(Exercise objective) Write out word for word the part of the article on Conservative MPs seeking new seats, starting with "David Evennett (Erith" and going on through "Thy Neighbour's Seat.".

(Given text)
:::::
It is an exercise that has been performed in the past by MPs as distinguished as Michael Heseltine, Kenneth Baker and Sir Leon Brittan. But it can come unstuck, as Iain Sproat found when he went for a safer seat in the 1987 election and lost it, only to find that another Tory held the Scottish seat he had abandoned.

That is not the only risk. What chances of swinging the local activists behind Terry Dicks in Hayes and Harlington (majority 53) now they know their MP has spurned them in favour of attempting to get the seat of Mid- Sussex, and then St Ives, only to find himself spurned by them in turn? And the acrimony is growing between the carpetbagging MPs.

David Evennett (Erith and Crayford) beat Cyril Townsend (Bexleyheath) for the merged Bexleyheath and Crayford seat and now, insiders say, Townsend may challenge Sir Edward Heath for the remaining Bexley seat. Sir Paul Beresford, the junior Environment Minister, is said to be upset at losing the new Croydon Central seat to neighbouring Tory MP David Congdon (Croydon NE). Sir Nicholas Scott, the former Minister for the Disabled and MP for Chelsea, who has what the Americans call an ethics problem after a car accident involving a small child, is likely to face challenges in the new Kensington and Chelsea constituency from Norman Lamont and James Arbuthnot. And Alan Duncan (Rutland and Melton) is not on speaking terms with Edward Garnier (Harborough) after discovering Garnier had no respect for the former Tory shibboleth Thous Shalt Not Covet Thy Neighbour's Seat.

Some, of course, are playing it all with consummate skill. Stephen Dorrell drew all the local worthies into his decision to move with the result that no feather has been ruffled.

"He has moved to the part which has split off, even though it contains just 28 per cent of the electorate," said Harry Barber, chairman of Loughborough Conservative Association yesterday. "We'd have liked him to stay but we were content to leave the choice to him. We understand why he's moved. He's an asset to the party and the country and he should be in the House of Commons." Such is Dorrell's finesse that another local bigwig went so far as to say: "Quite frankly I would have questioned his judgement if he hadn't gone."
:::::
(Supplied information)
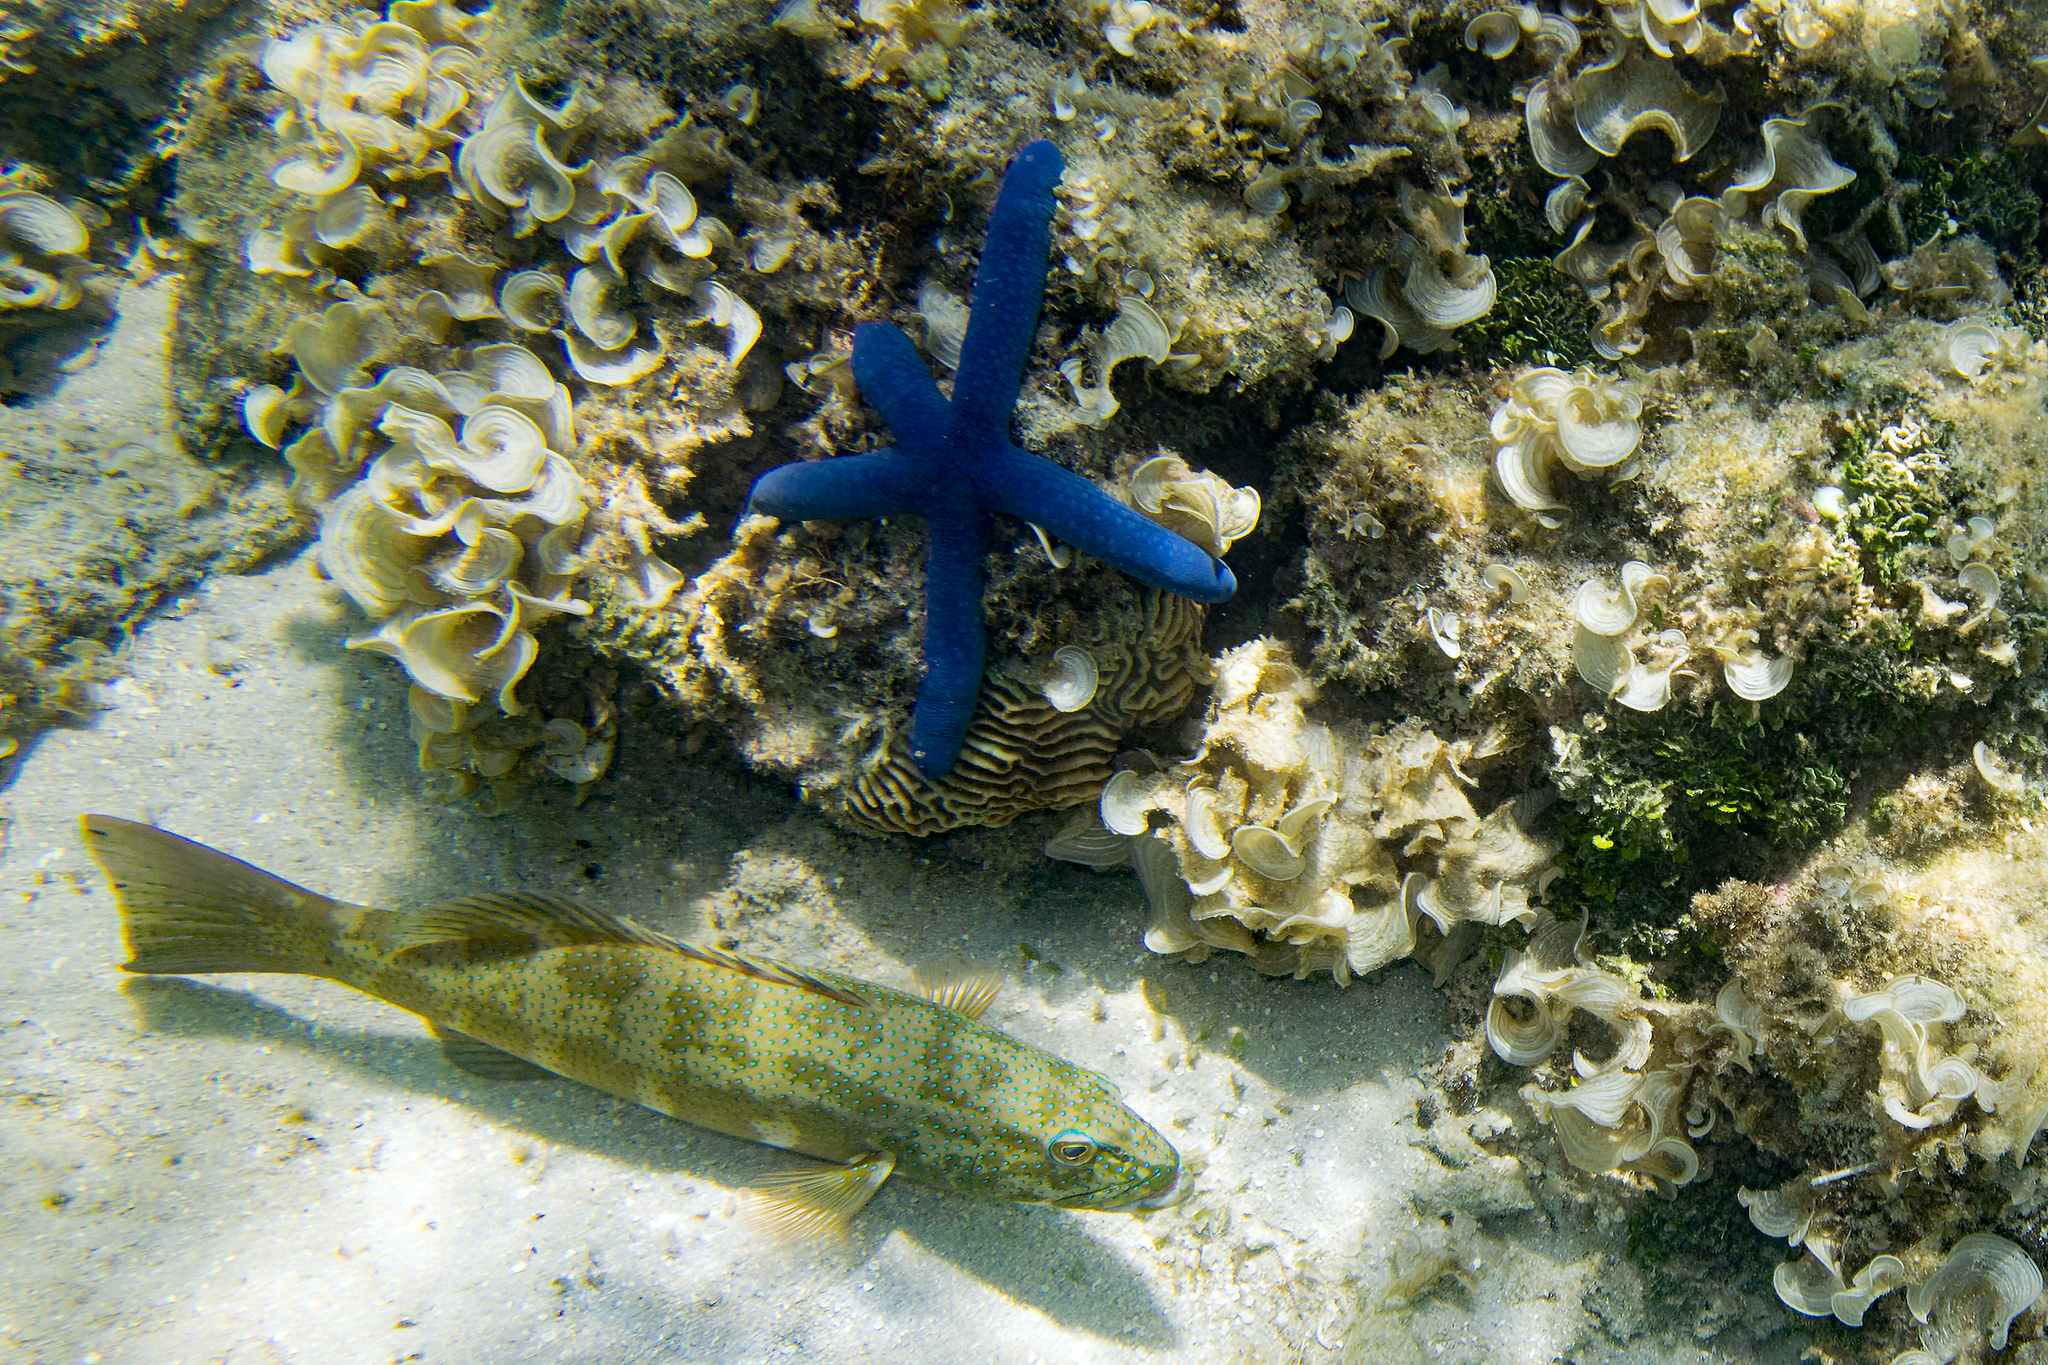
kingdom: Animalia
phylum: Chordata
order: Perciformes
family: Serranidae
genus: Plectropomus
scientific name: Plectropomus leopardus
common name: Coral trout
:::::
(Final result)
David Evennett (Erith and Crayford) beat Cyril Townsend (Bexleyheath) for the merged Bexleyheath and Crayford seat and now, insiders say, Townsend may challenge Sir Edward Heath for the remaining Bexley seat. Sir Paul Beresford, the junior Environment Minister, is said to be upset at losing the new Croydon Central seat to neighbouring Tory MP David Congdon (Croydon NE). Sir Nicholas Scott, the former Minister for the Disabled and MP for Chelsea, who has what the Americans call an ethics problem after a car accident involving a small child, is likely to face challenges in the new Kensington and Chelsea constituency from Norman Lamont and James Arbuthnot. And Alan Duncan (Rutland and Melton) is not on speaking terms with Edward Garnier (Harborough) after discovering Garnier had no respect for the former Tory shibboleth Thous Shalt Not Covet Thy Neighbour's Seat.